**SELECTION**

Juan Carlos Paz admired Copland’s modernist works describing him as a “consumate master” and raves about the Piano Variations “strong aggressive, magnificently dissonant” and the Piano Sonata “full of tragic force”. However, it appears that he felt that Copland had betrayed his abilities in favour of “aesthethic nomadism” and “the laws of supply and demand” and in going all populist with his ballets, that Copland had become a victim of his own “aesthetic of opportunism”.
Carlos Suffern provides what is perhaps the most disrespectful scoff about Copland’s musical split personality infering that the artist “doth protest too much”:
After the concert, Mr. Copland, a man of simple habits, goes back home, reads a few lines from various music magazines, an article from the Reader’s Digest to stay up to date, writes down his impressions, drinks his glass of milk, and then goes to bed and sleeps like an angel….If only he could at least compose what he feels, if he could repeat without blushing the songs, the beautiful melodies, the persistent harmonies, the thick timbres, that he hears and loves! But he can’t. He’s a radical musician. What a dilemma! To be.
Hess brilliantly sums up this description by likening Copland to “a clean-cut Hamlet” sipping milk in an attempt to deal with his existential doubts.
In terms of Copland’s individual works and performances of these I was really intrigued that some of best reviews his music received in South America are compositions that don’t get much of a look in on concert programmes in the US or Europe. For instance:
An Outdoor Overture was described by various critics as “sublime” “freshest”, “perfect equilibrium”, “not a single false step” and “a school exercise composed by a master”.
Statements for Orchestra is variously described as “six little musical jewels…..(that) have few rivals in contemporary music” and “six brief movements of uncommon attractiveness”.
At one cocktail party in Bogata, Columbia, Copland’s Piano Quartet was played by the host as background music to “cocktail pleasantries”. I rather doubt it got the party in full swing! It immediately put me in mind of Leonard Bernstein playing Copland’s Piano Variations as a way of ending parties!
Not all of Copland’s works were universally well received.
In one concert in Rio in 1941 Copland’s As it Fell upon a Day and Piano Sonata were performed in what Copland described as “a very dense programme” also featuring songs by Ives, and chamber works by Virgil Thomson (Stabat Mater), Walter Piston (Violin Sonata) and Roy Harris (Piano Quintet). It’s the sort of concert I dream of but one critic (known only as JIC) said:
The heart is a dead muscle, one never heeded. It’s only the brain that works and produces, out of eagerness to grow something new and different within the formidable imaginary that is characteristically and essentially American.
Copland’s Piano Sonata was picked out as being indicative of the whole programme being labelled as “a work of solid structure, but absolutely lacking in any emotive sense”.
Lincoln Portrait had a definite Marmite effect (you either love it or hate it). Most critics hated it with one saying that it “doesn’t escape from being, at bottom, art with a message”. Another described it as a “movie dubbed in Spanish” and “we now know that the great Lincoln was 1 m 90 cm tall!”. Author and critic Jorge D’Urbano who applauded Appalachian Spring gave LP a big thumbs down saying “This mug shot of Lincoln has never struck me as gratifying” and “at least in Spanish, the effect is quite dreadful”.

(Extracted data entries)
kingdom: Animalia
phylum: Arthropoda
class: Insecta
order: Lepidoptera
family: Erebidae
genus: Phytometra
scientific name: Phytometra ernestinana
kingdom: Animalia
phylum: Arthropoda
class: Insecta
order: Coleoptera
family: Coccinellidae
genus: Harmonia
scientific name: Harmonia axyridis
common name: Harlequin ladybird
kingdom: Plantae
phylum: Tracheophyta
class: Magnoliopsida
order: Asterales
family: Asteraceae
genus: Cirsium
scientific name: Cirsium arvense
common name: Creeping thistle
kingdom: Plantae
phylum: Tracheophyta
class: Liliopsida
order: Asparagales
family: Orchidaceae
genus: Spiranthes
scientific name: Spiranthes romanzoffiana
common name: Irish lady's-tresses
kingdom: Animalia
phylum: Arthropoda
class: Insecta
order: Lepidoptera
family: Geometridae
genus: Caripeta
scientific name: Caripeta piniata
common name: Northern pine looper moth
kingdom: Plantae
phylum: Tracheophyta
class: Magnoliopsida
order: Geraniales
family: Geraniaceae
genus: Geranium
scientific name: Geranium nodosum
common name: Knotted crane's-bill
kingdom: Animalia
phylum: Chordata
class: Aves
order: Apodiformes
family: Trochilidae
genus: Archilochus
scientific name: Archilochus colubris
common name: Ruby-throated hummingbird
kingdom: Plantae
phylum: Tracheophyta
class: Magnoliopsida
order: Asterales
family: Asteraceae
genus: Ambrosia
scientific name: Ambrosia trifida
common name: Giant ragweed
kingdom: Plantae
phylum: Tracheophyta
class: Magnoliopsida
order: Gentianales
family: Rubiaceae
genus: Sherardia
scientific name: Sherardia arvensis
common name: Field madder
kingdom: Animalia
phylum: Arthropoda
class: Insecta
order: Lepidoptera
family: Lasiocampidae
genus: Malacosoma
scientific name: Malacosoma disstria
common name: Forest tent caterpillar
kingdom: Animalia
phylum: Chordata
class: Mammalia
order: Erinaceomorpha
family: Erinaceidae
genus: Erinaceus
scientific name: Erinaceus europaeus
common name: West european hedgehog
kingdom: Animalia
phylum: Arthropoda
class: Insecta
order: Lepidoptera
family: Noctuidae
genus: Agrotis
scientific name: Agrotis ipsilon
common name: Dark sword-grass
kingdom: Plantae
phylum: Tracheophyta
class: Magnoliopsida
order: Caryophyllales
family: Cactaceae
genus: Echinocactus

**PROMPT 1**
In the text on Copland's reception in South America, condense the paragraph beginning "Lincoln Portrait had a definite Marmite effect" into a short bulleted list that keeps its main facts.
**PROMPT 2**
From the records, pull out the part that opens with the line containing "family: Orchidaceae" and closes with the line containing "common name: Ruby-throated hummingbird", and reproduce every line in it unchanged.

**TASK SOLUTION 1**
- Lincoln Portrait divided opinion, and most critics disliked it.
- One critic said it "doesn't escape from being, at bottom, art with a message."
- Another called it a "movie dubbed in Spanish" and joked that "we now know that the great Lincoln was 1 m 90 cm tall!"
- Author and critic Jorge D'Urbano had praised Appalachian Spring but rejected this work. He said the "mug shot of Lincoln" had never gratified him and that, at least in Spanish, the effect was "quite dreadful."

**TASK SOLUTION 2**
family: Orchidaceae
genus: Spiranthes
scientific name: Spiranthes romanzoffiana
common name: Irish lady's-tresses
kingdom: Animalia
phylum: Arthropoda
class: Insecta
order: Lepidoptera
family: Geometridae
genus: Caripeta
scientific name: Caripeta piniata
common name: Northern pine looper moth
kingdom: Plantae
phylum: Tracheophyta
class: Magnoliopsida
order: Geraniales
family: Geraniaceae
genus: Geranium
scientific name: Geranium nodosum
common name: Knotted crane's-bill
kingdom: Animalia
phylum: Chordata
class: Aves
order: Apodiformes
family: Trochilidae
genus: Archilochus
scientific name: Archilochus colubris
common name: Ruby-throated hummingbird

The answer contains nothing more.